En ce qui concerne le préjudice lié au stock, la SELARL GM es qualité, sollicite le paiement de la somme provisionnelle de 22.162, 29 €.
Il est exact que :
— Monsieur [C] n’a communiqué aucun élément comptable à l’expert,
— L’expert a évalué le stock, à défaut d’élément comptable, en procédant à une reconstitution théorique du stock sur la base du chiffre d’affaires, sur une moyenne de quatre mois,
— L’article 8 des conditions générales de la police prévoit que « si le Sociétaire est dans l’incapacité de justifier de son préjudice ou se refuse à transmettre les justificatifs demandés, il encours une exclusion au titre du préjudice non justifié. »
Dans ces conditions l’appréciation du préjudice relève de la compétence du juge du fond, et la demande de provision formée à ce titre sera rejetée.
Au titre des pertes financières, la SELARL GM, es qualité, sollicite paiement de la somme provisionnelle de 50 000 €.

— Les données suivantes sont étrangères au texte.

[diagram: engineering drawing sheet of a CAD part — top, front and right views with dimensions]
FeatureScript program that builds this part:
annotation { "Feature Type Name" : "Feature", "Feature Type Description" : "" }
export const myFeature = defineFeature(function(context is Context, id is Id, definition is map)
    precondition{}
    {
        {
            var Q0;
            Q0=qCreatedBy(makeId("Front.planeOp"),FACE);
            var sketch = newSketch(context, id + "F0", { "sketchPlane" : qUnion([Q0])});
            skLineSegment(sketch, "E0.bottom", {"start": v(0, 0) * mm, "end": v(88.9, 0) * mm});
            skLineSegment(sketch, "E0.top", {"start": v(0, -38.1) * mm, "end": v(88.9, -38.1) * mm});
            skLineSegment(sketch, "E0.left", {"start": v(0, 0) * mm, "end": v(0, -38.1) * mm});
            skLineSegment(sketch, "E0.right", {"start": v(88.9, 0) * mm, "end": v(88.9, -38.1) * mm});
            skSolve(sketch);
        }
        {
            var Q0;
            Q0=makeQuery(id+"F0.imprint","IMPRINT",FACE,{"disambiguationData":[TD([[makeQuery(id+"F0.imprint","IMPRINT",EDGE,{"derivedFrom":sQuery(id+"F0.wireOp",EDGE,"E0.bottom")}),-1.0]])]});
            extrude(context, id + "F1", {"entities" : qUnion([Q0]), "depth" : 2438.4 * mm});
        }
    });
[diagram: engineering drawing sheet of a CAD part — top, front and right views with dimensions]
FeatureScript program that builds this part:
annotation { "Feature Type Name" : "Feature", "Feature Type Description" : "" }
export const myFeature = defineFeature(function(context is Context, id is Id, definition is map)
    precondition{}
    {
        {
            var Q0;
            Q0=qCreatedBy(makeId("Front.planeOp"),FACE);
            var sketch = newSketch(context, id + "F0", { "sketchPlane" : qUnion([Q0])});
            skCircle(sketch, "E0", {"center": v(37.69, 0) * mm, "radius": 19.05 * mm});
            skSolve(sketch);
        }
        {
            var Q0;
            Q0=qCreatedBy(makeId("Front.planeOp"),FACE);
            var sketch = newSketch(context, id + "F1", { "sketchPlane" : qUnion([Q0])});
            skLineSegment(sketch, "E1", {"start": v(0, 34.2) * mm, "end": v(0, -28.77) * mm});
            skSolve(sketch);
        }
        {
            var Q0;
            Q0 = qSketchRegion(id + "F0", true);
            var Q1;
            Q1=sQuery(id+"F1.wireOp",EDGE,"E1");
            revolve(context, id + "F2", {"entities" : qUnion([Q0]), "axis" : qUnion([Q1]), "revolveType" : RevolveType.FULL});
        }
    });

L’article 4A du titre IV du livret 2 de la police d’assurance prévoit que :
« A/ La Valeur Incorporelle du Fonds de Commerce :
(…)
Perte totale :
C’est l’impossibilité absolue et définitive du Sociétaire de poursuivre son activité professionnelle dans les locaux sis aux lieux indiqués aux Conditions Particulières ou de s’établir dans d’autres locaux sans perdre la totalité de sa clientèle.
— Si le Sociétaire est Locataire à l’égard du bâtiment :
• En cas de résiliation du bail par le propriétaire en application des articles 1722 et 1741 du Code Civil ;
• En cas de refus du propriétaire de reconstruire l’immeuble dans lequel se trouve le fonds ou de remettre en état les locaux sinistrés ;
• En cas d’impossibilité pour le propriétaire de remettre en état les locaux sinistrés, »
(…)
Perte partielle :
C’est la diminution permanente et définitive de la clientèle causée par l’arrêt d’une partie de l’activité professionnelle ou son transfert dans d’autres locaux ou par l’augmentation définitive des charges consécutives au sinistre. »
La requérante sollicite l’indemnisation provisionnelle de la perte totale du fonds de commerce.
Or, elle ne démontre pas que les conditions ci-dessus énoncées sont remplies.
La demande de provision se heurte en conséquence à des contestations sérieuses, et sera rejetée.
La SELARL GM, en qualité de liquidateur judiciaire de Monsieur [C], qui succombe, supportera les dépens.
Il n’y a pas lieu de faire application de l’article 700 du Code de procédure civile.
Chacune des parties sera en conséquence déboutée de sa demande formée à ce titre.
PAR CES MOTIFS
Nous, Nathalie MARIE, vice-présidente, juge des référés, statuant publiquement par ordonnance contradictoire, en premier ressort, mise à disposition au greffe,
Au principal, renvoyons les parties à se pourvoir ainsi qu’elles aviseront ;
Déboutons la SELARL GM, prise en la personne de Maître [T] [E] et en sa qualité de liquidateur judiciaire de Monsieur [C], de ses demandes,
Autorisons la SELARL GM, prise en la personne de Maître [T] [E] et en sa qualité de liquidateur judiciaire de Monsieur [C], à conserver à titre provisionnel la somme de 38 449,27 € versée dans le cadre d’une transaction,
Condamnons la SELARL GM, prise en la personne de Maître [T] [E] et en sa qualité de liquidateur judiciaire de Monsieur [C], aux dépens,
Déboutons chacune des parties de sa demande formée au titre de l’article 700 du Code de procédure civile.